_CONSIGNE 1_: Indiquez si les affirmations (a), (b) et (c) concordent avec le portrait de Marion de La Forest Divonne. Répondez par oui ou par non et citez chaque fois les mots décisifs du portrait. (a) Son premier ouvrage est paru aux éditions Eyrolles. (b) Elle n’a changé de voie qu’une seule fois. (c) Son livre invite le lecteur à se recentrer sur soi.
_CONSIGNE 2_: D’après le portrait de Marion de La Forest Divonne, quel est le titre de son premier ouvrage ?
_CONSIGNE 3_: Prolongez le portrait de Marion de La Forest Divonne à partir de l’endroit où il s’arrête.

_TEXTE SOURCE_:
....

Réinventer sa vie professionnelle avec Marion de la Forest Divonne

Marion de la Forest Divonne

Auteure, illustratrice, spécialiste en développement personnel, journaliste et passionnée de nos vies intérieures, Marion de La Forest Divonne est tout cela à la fois. Tout au long de son parcours, elle n’a eu de cesse de se reconvertir, ou plutôt de « se réinventer ». Au détour d’évènements qui marquent sa vie professionnelle comme personnelle, elle saisit l’occasion de s’approcher chaque fois un peu plus de sa destination : trouver sa voie, se sentir à sa place. Dans son premier ouvrage Réinventer sa vie professionnelle… Quand on vient de la commencer (paru aux éditions Eyrolles), Marion invite le lecteur à faire le point sur sa vie et se recentrer sur soi pour mieux « révéler la pépite qui est en vous. » Rencontre.

....

_DONNÉES FOURNIES_:
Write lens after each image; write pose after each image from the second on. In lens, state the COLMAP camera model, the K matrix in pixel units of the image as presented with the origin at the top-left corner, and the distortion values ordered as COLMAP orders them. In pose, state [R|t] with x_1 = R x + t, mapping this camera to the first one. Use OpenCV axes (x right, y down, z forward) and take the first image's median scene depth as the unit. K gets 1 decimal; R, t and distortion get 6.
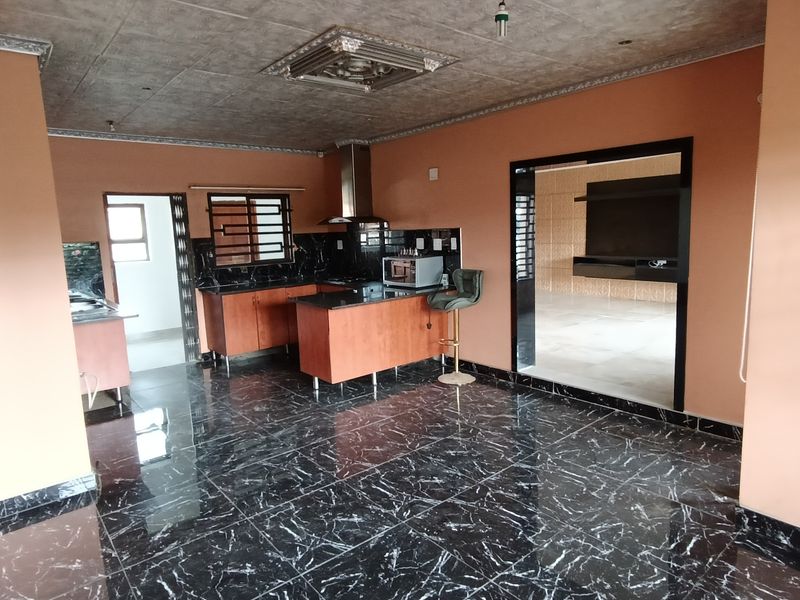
lens RADIAL K [[510.6, 0, 407.1], [0, 510.6, 300.0], [0, 0, 1]] dist [-0.001815, 0.002118]
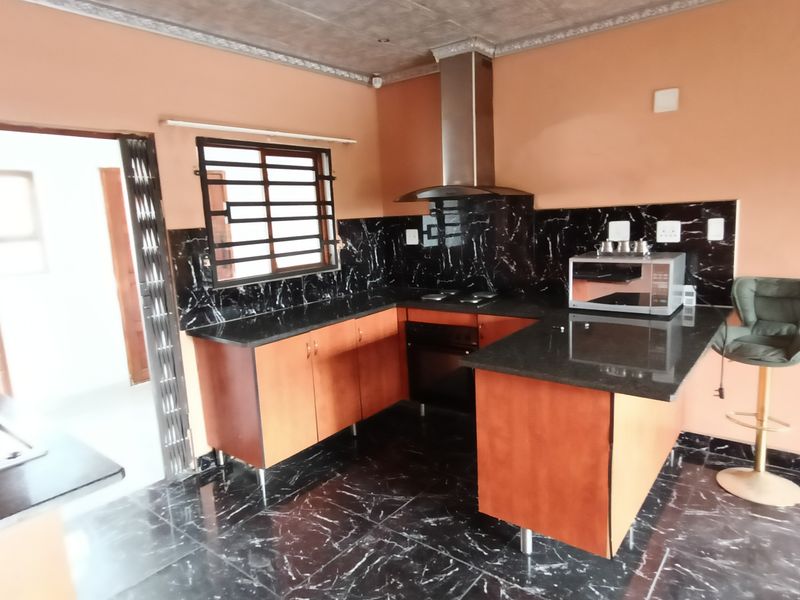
lens RADIAL K [[510.6, 0, 407.1], [0, 510.6, 300.0], [0, 0, 1]] dist [-0.001815, 0.002118]
pose [[0.978645, -0.045222, 0.200519, -0.295625], [0.041941, 0.998908, 0.020583, -0.053066], [-0.201231, -0.011734, 0.979473, 0.469448]]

....

_RÉPONSE 1_:
(a) Oui : « paru aux éditions Eyrolles ».
(b) Non : « elle n’a eu de cesse de se reconvertir ».
(c) Oui : « faire le point sur sa vie et se recentrer sur soi ».

_RÉPONSE 2_: Réinventer sa vie professionnelle… Quand on vient de la commencer

_RÉPONSE 3_:
Vous avez entrepris deux reconversions professionnelles avant de trouver votre voie. Comment savoir si on est vraiment à sa place ?  Comment être sûre que l’on ne passe pas à côté de soi ?

Marion de La Forest Divonne : Je crois que, précisément, quand on est à sa place au travail, on ne se pose pas la question de savoir si on l’est ou non. Il y a une sorte d’évidence, de fluidité au quotidien qui naît d’un alignement personnel. Il n’y a pas de questionnement, ni de peur de passer à côté de soi. 

A contrario, on peut voir apparaître des symptômes lorsqu’il y a un manque d’alignement entre ce que l’on fait dans sa vie professionnelle et qui l’on est. Ça se caractérise physiquement par un manque d’énergie, une forme de lassitude et de désintérêt. En résumé, il y a un mal être physique qui reflète un mal être professionnel. Si on n’est pas à l’écoute de soi, on peut observer un glissement du mal être vers la déprime, l’irritabilité ou l’épuisement jusqu’au stade ultime qui est le burn out. Ce désalignement personnel, je l’ai ressenti dans mon premier job. J’ai entrepris de me reconvertir mais j’ai voulu aller trop vite, j’ai pris la fuite sur un coup de tête. Je n’avais pas pris le temps de sonder vraiment ce pour quoi j’étais faite. Résultat, je me suis heurtée au même désalignement et j’ai raté ma première reconversion.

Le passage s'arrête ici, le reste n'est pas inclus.